WASHINGTON (AP) — Democratic candidates for the U.S. House pulled off a dubious feat in the 2012 election: Collectively, they got more votes than their Republican opponents, but they didn't win the most seats.

It was only the second time since World War II that the party receiving the most votes failed to win a majority in the House. The other time was 1996, and the scenario was similar.

Two years before that, Republicans had won control of the House for the first time in 40 years. The 1994 election was historic for House Republicans. GOP candidates gained 54 House seats in what became known as the Republican Revolution. Republicans also won control of the Senate, giving them extraordinary power to shape Democratic President Bill Clinton's presidency.

Sound familiar?

In 1996, Clinton won re-election and the votes swung back to the Democrats.

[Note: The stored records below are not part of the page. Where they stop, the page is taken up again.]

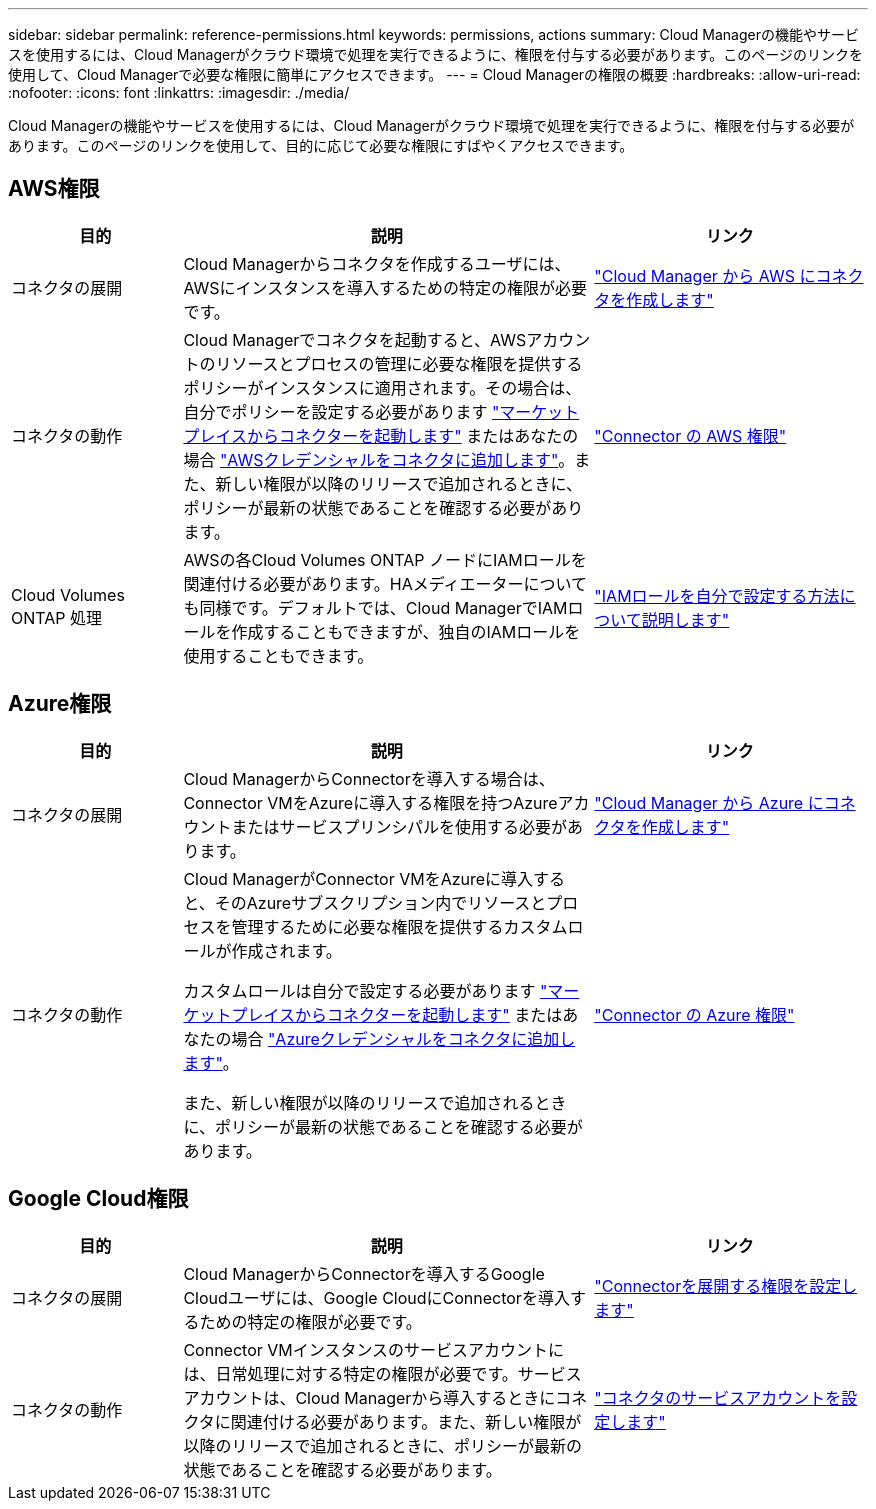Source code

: ---
sidebar: sidebar 
permalink: reference-permissions.html 
keywords: permissions, actions 
summary: Cloud Managerの機能やサービスを使用するには、Cloud Managerがクラウド環境で処理を実行できるように、権限を付与する必要があります。このページのリンクを使用して、Cloud Managerで必要な権限に簡単にアクセスできます。 
---
= Cloud Managerの権限の概要
:hardbreaks:
:allow-uri-read: 
:nofooter: 
:icons: font
:linkattrs: 
:imagesdir: ./media/


[role="lead"]
Cloud Managerの機能やサービスを使用するには、Cloud Managerがクラウド環境で処理を実行できるように、権限を付与する必要があります。このページのリンクを使用して、目的に応じて必要な権限にすばやくアクセスできます。



== AWS権限

[cols="25,60,40"]
|===
| 目的 | 説明 | リンク 


| コネクタの展開 | Cloud Managerからコネクタを作成するユーザには、AWSにインスタンスを導入するための特定の権限が必要です。 | link:task-creating-connectors-aws.html["Cloud Manager から AWS にコネクタを作成します"] 


| コネクタの動作 | Cloud Managerでコネクタを起動すると、AWSアカウントのリソースとプロセスの管理に必要な権限を提供するポリシーがインスタンスに適用されます。その場合は、自分でポリシーを設定する必要があります link:task-launching-aws-mktp.html["マーケットプレイスからコネクターを起動します"] またはあなたの場合 link:task-adding-aws-accounts.html#add-credentials-to-a-connector["AWSクレデンシャルをコネクタに追加します"]。また、新しい権限が以降のリリースで追加されるときに、ポリシーが最新の状態であることを確認する必要があります。 | link:reference-permissions-aws.html["Connector の AWS 権限"] 


| Cloud Volumes ONTAP 処理 | AWSの各Cloud Volumes ONTAP ノードにIAMロールを関連付ける必要があります。HAメディエーターについても同様です。デフォルトでは、Cloud ManagerでIAMロールを作成することもできますが、独自のIAMロールを使用することもできます。 | https://docs.netapp.com/us-en/cloud-manager-cloud-volumes-ontap/task-set-up-iam-roles.html["IAMロールを自分で設定する方法について説明します"^] 
|===


== Azure権限

[cols="25,60,40"]
|===
| 目的 | 説明 | リンク 


| コネクタの展開 | Cloud ManagerからConnectorを導入する場合は、Connector VMをAzureに導入する権限を持つAzureアカウントまたはサービスプリンシパルを使用する必要があります。 | link:task-creating-connectors-azure.html["Cloud Manager から Azure にコネクタを作成します"] 


| コネクタの動作  a| 
Cloud ManagerがConnector VMをAzureに導入すると、そのAzureサブスクリプション内でリソースとプロセスを管理するために必要な権限を提供するカスタムロールが作成されます。

カスタムロールは自分で設定する必要があります link:task-launching-azure-mktp.html["マーケットプレイスからコネクターを起動します"] またはあなたの場合 link:task-adding-azure-accounts.html#adding-additional-azure-credentials-to-cloud-manager["Azureクレデンシャルをコネクタに追加します"]。

また、新しい権限が以降のリリースで追加されるときに、ポリシーが最新の状態であることを確認する必要があります。
 a| 
link:reference-permissions-azure.html["Connector の Azure 権限"]

|===


== Google Cloud権限

[cols="25,60,40"]
|===
| 目的 | 説明 | リンク 


| コネクタの展開 | Cloud ManagerからConnectorを導入するGoogle Cloudユーザには、Google CloudにConnectorを導入するための特定の権限が必要です。 | link:task-creating-connectors-gcp.html#set-up-permissions-to-deploy-the-connector["Connectorを展開する権限を設定します"] 


| コネクタの動作 | Connector VMインスタンスのサービスアカウントには、日常処理に対する特定の権限が必要です。サービスアカウントは、Cloud Managerから導入するときにコネクタに関連付ける必要があります。また、新しい権限が以降のリリースで追加されるときに、ポリシーが最新の状態であることを確認する必要があります。 | link:task-creating-connectors-gcp.html#set-up-a-service-account-for-the-connector["コネクタのサービスアカウントを設定します"] 
|===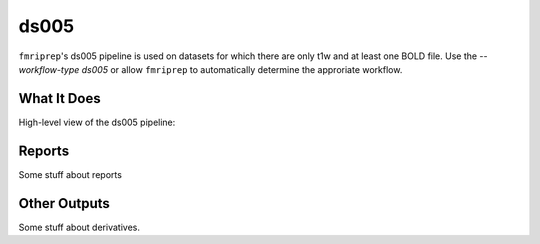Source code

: ds005
=====

``fmriprep``'s ds005 pipeline is used on datasets for which there are only t1w and at least one BOLD file.
Use the `--workflow-type ds005` or allow ``fmriprep`` to automatically determine the approriate workflow.

What It Does
------------
High-level view of the ds005 pipeline:

.. graphviz:: ds005.dot

Reports
-------

Some stuff about reports

Other Outputs
-------------

Some stuff about derivatives.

But for House Democrats, the votes didn't come in all the right places.

Nationally, Democratic House candidates outpolled Republicans by 273,000 votes, according to statistics compiled by the House Clerk. But the GOP still emerged from the 1996 election with a 19-seat majority. Republicans kept their House majority until the 2006 election.

Fast-forward to 2012, when President Barack Obama won a second term in office. Two years earlier, Republicans had reclaimed their House majority, gaining a whopping 63 seats to take a 49-seat majority.

Obama's victorious re-election campaign in 2012 helped swing some votes back to Democratic candidates. But for House Democrats, once again the votes didn't come in all the right places.

Nationwide, Democratic candidates for the House received 1.4 million more votes than their GOP opponents. Democrats, however, were able to gain only eight seats in the House, leaving Republicans with a 33-seat majority.